The first question: Is OCPD a common and clinically relevant predisposing factor in DMDD and other related conditions with behavioral disinhibition? As we have argued, due to the reason that DMDD has a conceptual relationship with Major Depressive Disorder, there arises a possibility of an association between OCPD or its traits and DMDD. Research has to elucidate whether OCPD functions as a predisposing factor in such conditions.
The more interesting, second question: Does pharmacotherapy help in the management of personality disorder like OCPD? The question basically asks whether we can manipulate or change someone’s personality to a clinically relevant extent, with medication. In line with this neurobiological model of personality, we can expect that OCPD, which can be a common personality factor (culprit) in problems like marital disharmony and adolescent adjustment issues, would be a major pharmacotherapeutic target. If SSRI were an effective therapeutic tool for the management of OCPD, it would raise many questions about the “medicalization of personality” and related ethics. Moreover, we would have to wonder about what the clinical assumption of pharmacotherapy for personality disorders might mean.
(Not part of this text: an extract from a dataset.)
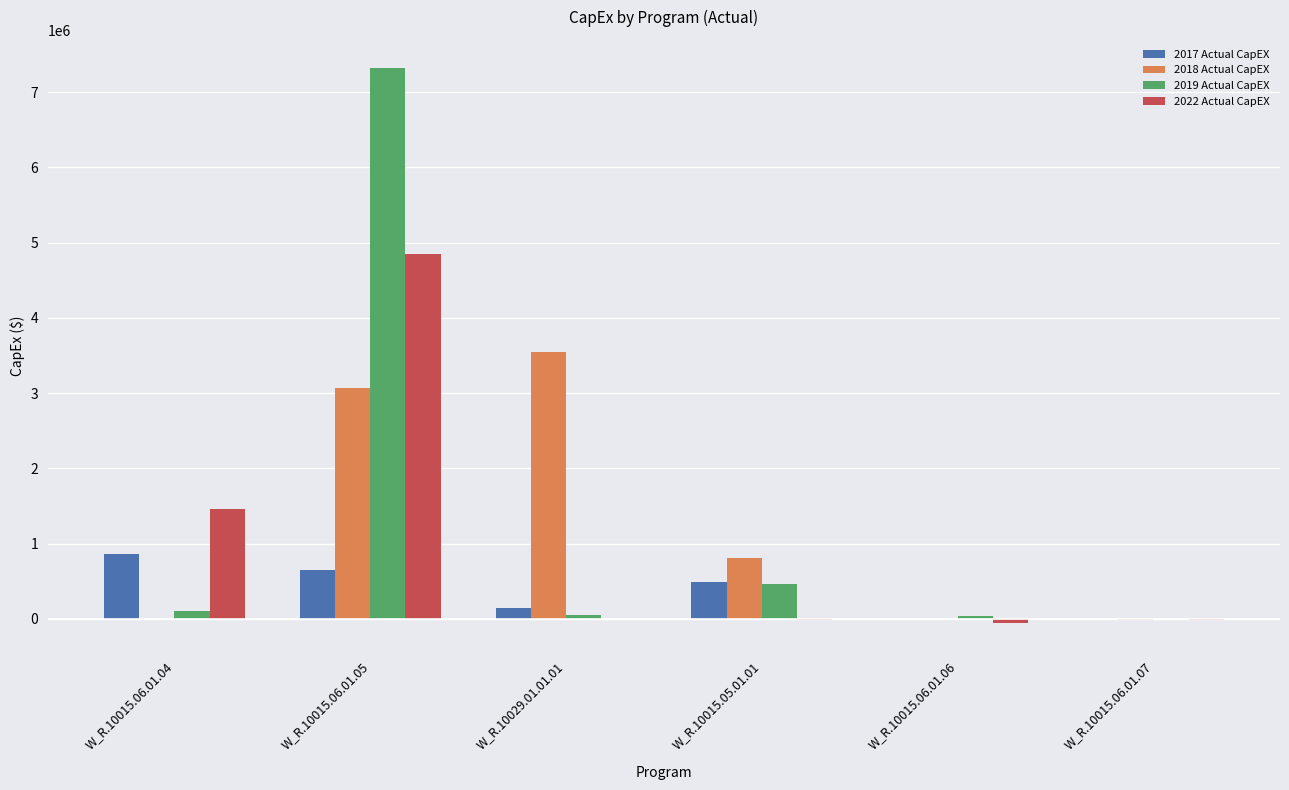

Is it true that 2022 Actual CapEX equals -10802 at W_R.10015.06.01.07?

True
OCPD is a neglected area of research. Historical development and recent research reveal a need for better understanding of this condition and its management. DSM-V research criteria for OCPD encourage a more logical way of conceptualizing this disorder, and we suggest that they are incorporated in the forthcoming ICD-11. SSRIs, IPT, and CT are useful therapeutic strategies in the treatment of OCPD.